A ala desenvolvimentista do século passado que integra o governo é defensora ferrenha da Ferrogrão. A polêmica e ambientalmente questionável ferrovia teve a retomada da análise de estudos e processos administrativos relacionados à sua implantação autorizada recentemente pelo ministro Alexandre de Moraes, do Supremo Tribunal Federal (STF). Há dois anos, Moraes havia concedido liminar determinando a paralisação dos estudos.
A Ferrogrão é uma ferrovia de quase 1.000 km que atravessa Terras Indígenas e Áreas de Proteção ambiental, e por isso é “gentilmente” chamada de “nova Belo Monte”. O UOL traz mais detalhes do projeto. Um deles é que sua implantação pode provocar um desmatamento de 49 mil km2 na Amazônia, mais que a área do estado do Rio de Janeiro. Outro é que ignora ferrovias já implantadas ou com menor impacto de instalação que poderiam cumprir o mesmíssimo papel de escoar a produção agrícola do Centro-Oeste sem causar tanto estrago.
A um custo que pode chegar a R$ 34 bilhões – mais de quatro vezes o projetado –, a Ferrogrão promete reduzir o preço do transporte ao produtor agrícola ao substituir os caminhões que trafegam pela BR-163 pelos vagões da ferrovia.
Com 933 km, ligaria Sinop, no Mato Grosso, a um porto em Miritituba, no Pará. Daí, a carga seguiria de navio para portos da Ásia, África e Europa.
O projeto foi criado (surpresa!) pelo agronegócio. A Ferrogrão foi formulada em 2014 por ADM, Bunge e Amaggi, três das maiores tradings agrícolas em operação no Brasil. Encampado pela ex-presidente Dilma Rousseff (PT), o projeto ganhou fôlego com Michel Temer (MDB), foi defendido por Jair Bolsonaro (PL) e agora pelo Ministério dos Transportes do governo Lula.
Se sair do papel, a ferrovia pode desmatar 49 mil km² em 48 cidades, segundo a Universidade Federal de Minas Gerais (UFMG). A área é 64% superior à devastação recorde da Amazônia em 2022, de 17,7 mil km², e também maior que o estado do Rio e países como Eslováquia, Dinamarca e Holanda.
Essa devastação deve emitir 75 milhões de toneladas de carbono. Levando em conta um preço de US$ 25 (R$ 119,95) a tonelada de carbono, o custo das emissões chegaria a R$ 9,2 bilhões.
O Estudo de Viabilidade Técnica, Econômica e Ambiental da Ferrogrão, feito pela EDLP (Estação da Luz Participações) a pedido das tradings, reconhece que o projeto fica no Arco de Desmatamento da Amazônia, marcado por conflitos fundiários.

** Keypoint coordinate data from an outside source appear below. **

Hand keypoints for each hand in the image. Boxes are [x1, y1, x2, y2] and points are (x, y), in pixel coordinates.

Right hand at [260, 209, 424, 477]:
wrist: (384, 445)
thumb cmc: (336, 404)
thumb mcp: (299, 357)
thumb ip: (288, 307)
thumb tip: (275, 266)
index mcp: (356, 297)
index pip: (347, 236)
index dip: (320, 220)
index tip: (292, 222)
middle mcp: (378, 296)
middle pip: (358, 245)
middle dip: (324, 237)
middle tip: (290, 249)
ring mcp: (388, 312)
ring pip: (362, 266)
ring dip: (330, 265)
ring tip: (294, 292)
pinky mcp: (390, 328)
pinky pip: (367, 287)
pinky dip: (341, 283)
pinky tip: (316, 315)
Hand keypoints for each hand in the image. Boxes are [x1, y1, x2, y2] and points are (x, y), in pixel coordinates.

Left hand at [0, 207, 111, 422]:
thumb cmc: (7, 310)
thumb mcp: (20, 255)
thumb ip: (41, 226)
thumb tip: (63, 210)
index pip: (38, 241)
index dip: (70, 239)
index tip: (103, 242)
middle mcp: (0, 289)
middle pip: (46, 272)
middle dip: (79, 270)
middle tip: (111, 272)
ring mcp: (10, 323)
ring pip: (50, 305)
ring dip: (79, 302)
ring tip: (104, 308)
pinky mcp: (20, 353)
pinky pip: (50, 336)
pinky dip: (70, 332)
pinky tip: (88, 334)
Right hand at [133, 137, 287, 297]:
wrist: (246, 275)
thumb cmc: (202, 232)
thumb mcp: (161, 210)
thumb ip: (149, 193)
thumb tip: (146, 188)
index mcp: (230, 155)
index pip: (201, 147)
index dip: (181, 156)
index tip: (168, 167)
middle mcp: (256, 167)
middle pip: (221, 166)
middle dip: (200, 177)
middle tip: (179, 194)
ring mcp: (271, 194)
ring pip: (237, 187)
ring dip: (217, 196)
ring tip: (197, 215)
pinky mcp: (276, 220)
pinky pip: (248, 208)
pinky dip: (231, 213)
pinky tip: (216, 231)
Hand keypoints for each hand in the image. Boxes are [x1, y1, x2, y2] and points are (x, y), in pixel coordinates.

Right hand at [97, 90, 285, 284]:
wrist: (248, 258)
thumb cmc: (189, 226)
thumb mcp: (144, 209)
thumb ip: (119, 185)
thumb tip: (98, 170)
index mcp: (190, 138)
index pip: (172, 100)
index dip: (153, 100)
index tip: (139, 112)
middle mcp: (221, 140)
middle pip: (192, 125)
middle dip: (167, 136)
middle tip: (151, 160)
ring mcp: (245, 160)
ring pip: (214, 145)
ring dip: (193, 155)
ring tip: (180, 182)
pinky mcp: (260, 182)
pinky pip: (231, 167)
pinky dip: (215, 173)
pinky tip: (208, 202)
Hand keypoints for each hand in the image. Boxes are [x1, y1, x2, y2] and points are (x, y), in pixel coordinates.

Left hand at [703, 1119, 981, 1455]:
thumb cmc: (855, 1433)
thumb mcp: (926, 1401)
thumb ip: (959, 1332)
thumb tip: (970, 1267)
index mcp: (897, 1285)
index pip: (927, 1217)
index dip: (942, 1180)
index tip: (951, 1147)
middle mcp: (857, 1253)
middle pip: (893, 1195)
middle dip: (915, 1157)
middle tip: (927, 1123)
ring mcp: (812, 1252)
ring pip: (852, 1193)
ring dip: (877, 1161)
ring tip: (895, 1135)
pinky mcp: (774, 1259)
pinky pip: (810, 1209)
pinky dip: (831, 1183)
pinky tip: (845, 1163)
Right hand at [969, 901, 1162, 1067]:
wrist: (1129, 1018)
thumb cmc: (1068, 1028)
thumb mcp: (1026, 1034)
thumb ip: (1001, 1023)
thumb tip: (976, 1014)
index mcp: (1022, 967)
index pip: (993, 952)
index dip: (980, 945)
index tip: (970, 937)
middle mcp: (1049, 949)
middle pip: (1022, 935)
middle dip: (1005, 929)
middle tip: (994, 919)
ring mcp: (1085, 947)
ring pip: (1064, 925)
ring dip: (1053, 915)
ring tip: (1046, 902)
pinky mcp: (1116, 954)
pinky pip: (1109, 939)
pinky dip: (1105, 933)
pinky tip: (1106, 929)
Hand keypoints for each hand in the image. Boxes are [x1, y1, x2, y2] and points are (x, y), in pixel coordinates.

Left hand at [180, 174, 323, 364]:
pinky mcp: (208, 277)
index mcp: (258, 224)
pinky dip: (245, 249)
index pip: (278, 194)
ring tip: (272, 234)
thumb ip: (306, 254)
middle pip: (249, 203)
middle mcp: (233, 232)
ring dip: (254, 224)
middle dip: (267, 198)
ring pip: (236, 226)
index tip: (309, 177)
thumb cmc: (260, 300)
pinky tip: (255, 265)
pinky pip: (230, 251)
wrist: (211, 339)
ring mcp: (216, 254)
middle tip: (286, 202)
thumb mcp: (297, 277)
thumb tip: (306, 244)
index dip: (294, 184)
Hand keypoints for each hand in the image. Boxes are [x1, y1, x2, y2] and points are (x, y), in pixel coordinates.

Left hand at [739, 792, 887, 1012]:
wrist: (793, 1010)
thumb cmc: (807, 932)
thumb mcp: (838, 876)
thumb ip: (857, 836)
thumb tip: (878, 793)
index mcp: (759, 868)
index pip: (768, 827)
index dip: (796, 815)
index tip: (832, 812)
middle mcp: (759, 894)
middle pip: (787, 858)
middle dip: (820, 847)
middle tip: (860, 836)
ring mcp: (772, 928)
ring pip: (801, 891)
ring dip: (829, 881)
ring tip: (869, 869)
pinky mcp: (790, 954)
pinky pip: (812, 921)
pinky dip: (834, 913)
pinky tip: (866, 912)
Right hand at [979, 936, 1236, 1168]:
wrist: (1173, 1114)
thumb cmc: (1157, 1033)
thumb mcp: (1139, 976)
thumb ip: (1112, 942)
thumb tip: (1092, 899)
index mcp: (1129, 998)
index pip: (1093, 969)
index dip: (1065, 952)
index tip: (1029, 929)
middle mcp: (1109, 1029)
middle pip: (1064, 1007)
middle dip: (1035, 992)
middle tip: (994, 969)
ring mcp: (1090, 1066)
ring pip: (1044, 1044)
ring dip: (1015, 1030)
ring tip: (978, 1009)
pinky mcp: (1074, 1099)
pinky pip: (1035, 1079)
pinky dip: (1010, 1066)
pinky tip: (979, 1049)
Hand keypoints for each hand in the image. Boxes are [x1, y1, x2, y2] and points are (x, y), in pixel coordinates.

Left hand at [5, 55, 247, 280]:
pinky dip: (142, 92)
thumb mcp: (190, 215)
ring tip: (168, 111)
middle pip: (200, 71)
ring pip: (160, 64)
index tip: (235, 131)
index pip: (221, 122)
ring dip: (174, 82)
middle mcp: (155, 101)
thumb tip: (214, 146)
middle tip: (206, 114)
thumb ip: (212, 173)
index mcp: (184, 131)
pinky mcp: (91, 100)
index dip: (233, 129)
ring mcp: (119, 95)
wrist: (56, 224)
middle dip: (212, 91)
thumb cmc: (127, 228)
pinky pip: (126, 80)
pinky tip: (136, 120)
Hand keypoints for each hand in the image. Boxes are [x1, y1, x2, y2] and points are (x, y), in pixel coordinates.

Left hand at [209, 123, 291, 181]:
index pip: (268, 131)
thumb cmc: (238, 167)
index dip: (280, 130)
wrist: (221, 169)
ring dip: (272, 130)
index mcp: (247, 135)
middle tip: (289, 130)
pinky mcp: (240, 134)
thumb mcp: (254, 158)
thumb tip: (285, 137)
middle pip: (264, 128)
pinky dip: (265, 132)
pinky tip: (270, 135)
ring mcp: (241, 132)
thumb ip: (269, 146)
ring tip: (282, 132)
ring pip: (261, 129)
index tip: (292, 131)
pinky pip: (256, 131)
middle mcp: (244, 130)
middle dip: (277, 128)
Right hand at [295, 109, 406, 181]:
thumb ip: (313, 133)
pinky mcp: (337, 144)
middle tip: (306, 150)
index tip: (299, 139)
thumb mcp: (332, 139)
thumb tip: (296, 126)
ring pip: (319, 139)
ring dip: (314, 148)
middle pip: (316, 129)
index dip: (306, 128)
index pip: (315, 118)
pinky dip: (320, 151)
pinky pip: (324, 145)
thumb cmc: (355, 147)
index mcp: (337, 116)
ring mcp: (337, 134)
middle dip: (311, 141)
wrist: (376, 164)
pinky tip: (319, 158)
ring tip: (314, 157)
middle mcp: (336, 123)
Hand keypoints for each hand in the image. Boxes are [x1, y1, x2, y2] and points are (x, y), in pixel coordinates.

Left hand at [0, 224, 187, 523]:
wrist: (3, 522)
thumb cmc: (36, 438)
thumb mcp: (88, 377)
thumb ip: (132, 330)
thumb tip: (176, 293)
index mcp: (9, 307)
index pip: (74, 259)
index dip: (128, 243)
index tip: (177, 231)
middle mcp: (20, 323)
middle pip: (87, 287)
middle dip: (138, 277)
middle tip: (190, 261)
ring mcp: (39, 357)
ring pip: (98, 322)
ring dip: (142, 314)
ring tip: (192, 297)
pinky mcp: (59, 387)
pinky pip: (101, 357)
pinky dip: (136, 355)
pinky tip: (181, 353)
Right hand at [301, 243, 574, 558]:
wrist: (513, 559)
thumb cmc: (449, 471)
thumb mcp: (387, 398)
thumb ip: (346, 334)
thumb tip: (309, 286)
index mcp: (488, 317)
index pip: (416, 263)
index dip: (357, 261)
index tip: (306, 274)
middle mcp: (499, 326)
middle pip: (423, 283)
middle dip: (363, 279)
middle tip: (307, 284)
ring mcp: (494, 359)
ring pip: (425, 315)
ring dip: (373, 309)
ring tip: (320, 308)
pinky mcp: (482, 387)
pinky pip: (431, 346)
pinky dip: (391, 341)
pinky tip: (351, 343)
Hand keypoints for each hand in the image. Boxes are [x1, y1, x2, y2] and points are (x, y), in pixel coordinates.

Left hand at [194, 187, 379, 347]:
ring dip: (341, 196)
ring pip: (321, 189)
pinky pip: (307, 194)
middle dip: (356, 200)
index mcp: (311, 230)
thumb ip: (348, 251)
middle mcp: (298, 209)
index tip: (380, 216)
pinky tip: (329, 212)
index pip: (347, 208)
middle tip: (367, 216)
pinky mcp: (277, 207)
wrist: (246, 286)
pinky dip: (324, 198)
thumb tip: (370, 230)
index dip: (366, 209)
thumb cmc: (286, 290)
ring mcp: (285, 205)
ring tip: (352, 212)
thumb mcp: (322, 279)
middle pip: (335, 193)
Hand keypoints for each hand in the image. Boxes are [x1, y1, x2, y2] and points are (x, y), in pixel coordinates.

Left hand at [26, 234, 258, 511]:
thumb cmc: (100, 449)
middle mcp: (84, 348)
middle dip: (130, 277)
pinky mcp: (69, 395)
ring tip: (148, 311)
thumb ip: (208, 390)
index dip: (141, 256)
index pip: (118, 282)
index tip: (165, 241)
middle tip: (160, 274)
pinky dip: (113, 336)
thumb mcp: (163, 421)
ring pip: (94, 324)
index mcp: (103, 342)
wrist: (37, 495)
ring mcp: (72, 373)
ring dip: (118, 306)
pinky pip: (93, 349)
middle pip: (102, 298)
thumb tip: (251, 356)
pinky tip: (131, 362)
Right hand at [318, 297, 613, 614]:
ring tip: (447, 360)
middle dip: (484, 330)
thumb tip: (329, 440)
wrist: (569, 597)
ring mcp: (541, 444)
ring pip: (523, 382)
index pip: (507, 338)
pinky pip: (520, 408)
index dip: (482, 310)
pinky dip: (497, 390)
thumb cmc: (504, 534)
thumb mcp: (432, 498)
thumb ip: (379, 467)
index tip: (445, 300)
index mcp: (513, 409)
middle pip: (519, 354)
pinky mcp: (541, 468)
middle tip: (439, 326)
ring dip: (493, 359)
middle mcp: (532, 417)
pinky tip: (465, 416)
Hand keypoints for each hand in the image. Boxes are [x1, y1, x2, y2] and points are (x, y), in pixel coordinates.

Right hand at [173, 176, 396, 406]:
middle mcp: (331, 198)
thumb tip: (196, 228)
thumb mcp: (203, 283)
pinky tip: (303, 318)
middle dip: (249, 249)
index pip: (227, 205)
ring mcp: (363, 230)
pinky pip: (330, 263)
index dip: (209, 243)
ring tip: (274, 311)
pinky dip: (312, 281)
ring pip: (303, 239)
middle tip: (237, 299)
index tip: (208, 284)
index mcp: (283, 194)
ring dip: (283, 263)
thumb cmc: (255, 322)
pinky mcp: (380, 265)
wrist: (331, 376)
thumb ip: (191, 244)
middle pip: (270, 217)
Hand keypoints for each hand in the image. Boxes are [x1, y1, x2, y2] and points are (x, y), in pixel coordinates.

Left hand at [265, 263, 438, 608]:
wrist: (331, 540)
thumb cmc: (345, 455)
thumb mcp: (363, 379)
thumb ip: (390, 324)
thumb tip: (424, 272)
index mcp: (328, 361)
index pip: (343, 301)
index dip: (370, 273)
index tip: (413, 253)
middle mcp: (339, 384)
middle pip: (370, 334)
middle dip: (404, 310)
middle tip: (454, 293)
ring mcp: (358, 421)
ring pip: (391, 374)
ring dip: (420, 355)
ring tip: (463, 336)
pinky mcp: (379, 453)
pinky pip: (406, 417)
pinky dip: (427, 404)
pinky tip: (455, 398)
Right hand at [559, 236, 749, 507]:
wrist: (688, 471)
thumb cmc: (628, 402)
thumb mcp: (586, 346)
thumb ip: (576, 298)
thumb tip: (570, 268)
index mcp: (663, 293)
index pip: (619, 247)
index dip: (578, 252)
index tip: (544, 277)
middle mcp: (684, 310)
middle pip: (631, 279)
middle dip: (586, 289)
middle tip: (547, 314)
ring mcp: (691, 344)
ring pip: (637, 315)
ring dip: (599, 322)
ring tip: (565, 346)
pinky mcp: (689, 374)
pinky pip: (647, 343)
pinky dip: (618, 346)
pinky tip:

A região conta com 102 assentamentos de reforma agrária e 16 Terras Indígenas que não foram consultadas sobre a obra durante a fase de planejamento, como manda a Organização Internacional do Trabalho (OIT).
Especialistas ainda afirmam que ferrovias em atividade ou em fase de construção serão capazes de transportar a produção agrícola do Centro-Oeste sem a necessidade da Ferrogrão. São elas: Ferrovia Norte-Sul, em funcionamento; Fiol (Ferrovia de Integração Oeste-Leste no Estado da Bahia), prevista para entrar em operação em 2026; Fico, cujo primeiro trecho será inaugurado em 2024, com duas extensões sem previsão de entrega; e Ferronorte (Rumo), que liga o Centro-Oeste ao Porto de Santos e tem extensões adicionais em fase de construção e de estudo.
“A Ferrogrão vai criar pressão para desmatamento e ocupação de produtores de soja perto da ferrovia, porque essa proximidade cortará custos de frete. O objetivo não declarado do projeto é a expansão da área plantada no seu entorno”, esclarece o secretário executivo do GT Infraestrutura e Justiça Sociambiental, Sérgio Guimarães.